### ASSIGNED TASK:
Each line that contains the word "personaje" is to be copied from the records below.

--- RECORDS SHOWN ---

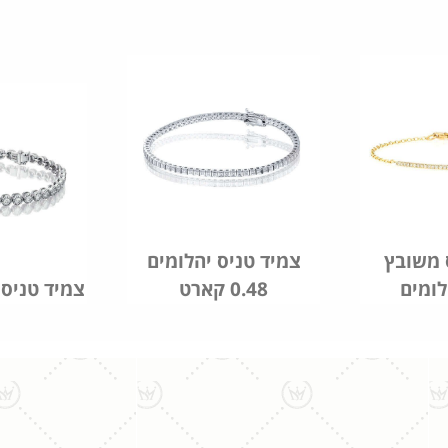
 משובץ
צמיד טניס יהלומים
לומים
0.48 קארט
צמיד טניס 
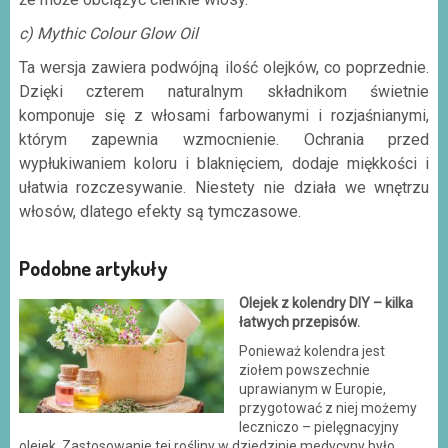
c) Mythic Colour Glow Oil
Ta wersja zawiera podwójną ilość olejków, co poprzednie.
Dzięki czterem naturalnym składnikom świetnie
komponuje się z włosami farbowanymi i rozjaśnianymi,
którym zapewnia wzmocnienie. Ochrania przed
wypłukiwaniem koloru i blaknięciem, dodaje miękkości i
ułatwia rozczesywanie. Niestety nie działa we wnętrzu
włosów, dlatego efekty są tymczasowe.
Podobne artykuły
Olejek z kolendry DIY – kilka
łatwych przepisów.
Ponieważ kolendra jest
ziołem powszechnie
uprawianym w Europie,
przygotować z niej możemy
leczniczo – pielęgnacyjny
olejek. Zastosowanie tej rośliny w dziedzinie medycyny było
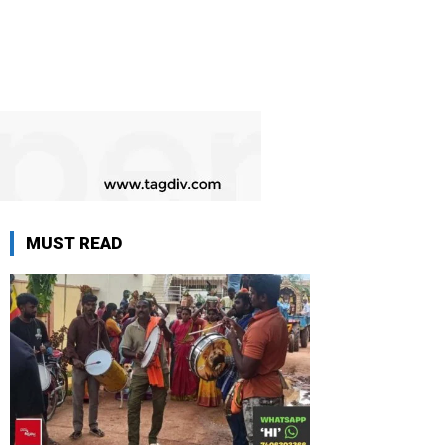
MUST READ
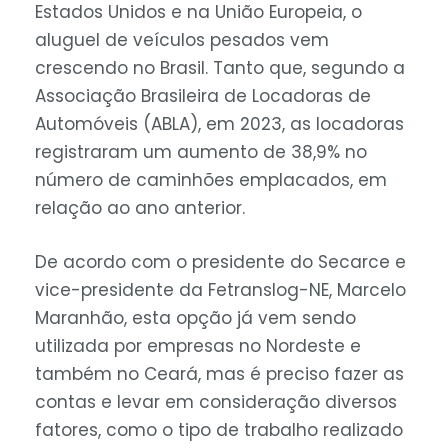
Estados Unidos e na União Europeia, o
aluguel de veículos pesados vem
crescendo no Brasil. Tanto que, segundo a
Associação Brasileira de Locadoras de
Automóveis (ABLA), em 2023, as locadoras
registraram um aumento de 38,9% no
número de caminhões emplacados, em
relação ao ano anterior.
De acordo com o presidente do Secarce e
vice-presidente da Fetranslog-NE, Marcelo
Maranhão, esta opção já vem sendo
utilizada por empresas no Nordeste e
também no Ceará, mas é preciso fazer as
contas e levar em consideração diversos
fatores, como o tipo de trabalho realizado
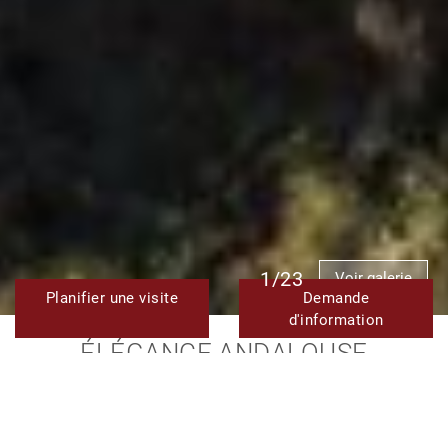
1/23
Voir galerie
Planifier une visite
Demande
d'information
ÉLÉGANCE ANDALOUSE
RÉINVENTÉE : VILLA RÉNOVÉE DE
5 CHAMBRES AVEC VUES
PANORAMIQUES SUR LA MER ET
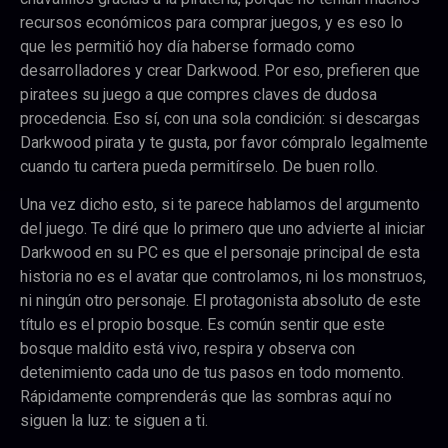
recursos económicos para comprar juegos, y es eso lo
que les permitió hoy día haberse formado como
desarrolladores y crear Darkwood. Por eso, prefieren que
piratees su juego a que compres claves de dudosa
procedencia. Eso sí, con una sola condición: si descargas
Darkwood pirata y te gusta, por favor cómpralo legalmente
cuando tu cartera pueda permitírselo. De buen rollo.
Una vez dicho esto, si te parece hablamos del argumento
del juego. Te diré que lo primero que uno advierte al iniciar
Darkwood en su PC es que el personaje principal de esta
historia no es el avatar que controlamos, ni los monstruos,
ni ningún otro personaje. El protagonista absoluto de este
título es el propio bosque. Es común sentir que este
bosque maldito está vivo, respira y observa con
detenimiento cada uno de tus pasos en todo momento.
Rápidamente comprenderás que las sombras aquí no
siguen la luz: te siguen a ti.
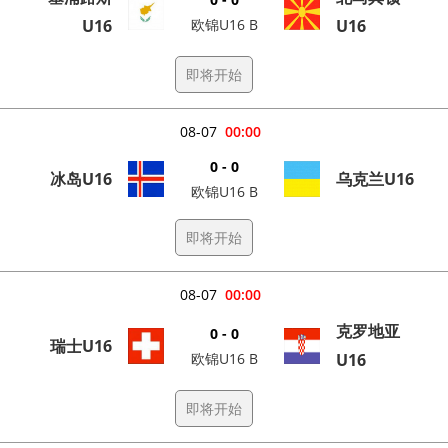
U16
欧锦U16 B
U16
即将开始
08-07
00:00
0 - 0
冰岛U16
乌克兰U16
欧锦U16 B
即将开始
08-07
00:00
克罗地亚
0 - 0
瑞士U16
欧锦U16 B
U16
即将开始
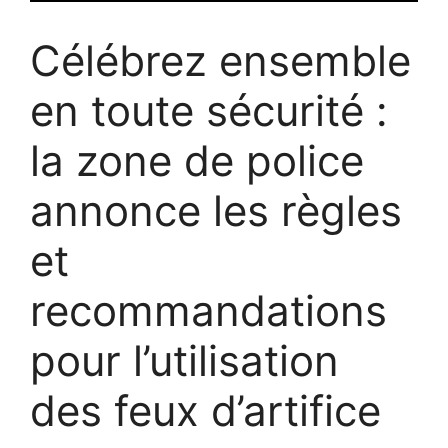
Célébrez ensemble
en toute sécurité :
la zone de police
annonce les règles
et
recommandations
pour l’utilisation
des feux d’artifice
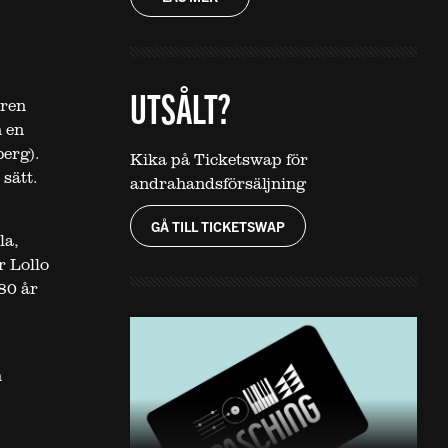
UTSÅLT?
ören
n en
berg).
Kika på Ticketswap för
sätt.
andrahandsförsäljning
GÅ TILL TICKETSWAP
la,
r Lollo
80 år
h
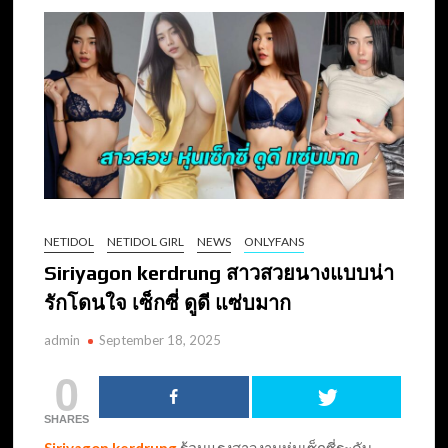
NETIDOL
NETIDOL GIRL
NEWS
ONLYFANS
Siriyagon kerdrung สาวสวยนางแบบน่า
รักโดนใจ เซ็กซี่ ดูดี แซ่บมาก
admin
September 18, 2025
0
SHARES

---

### OUTPUT OF THE TASK:
Darkwood en su PC es que el personaje principal de esta
ni ningún otro personaje. El protagonista absoluto de este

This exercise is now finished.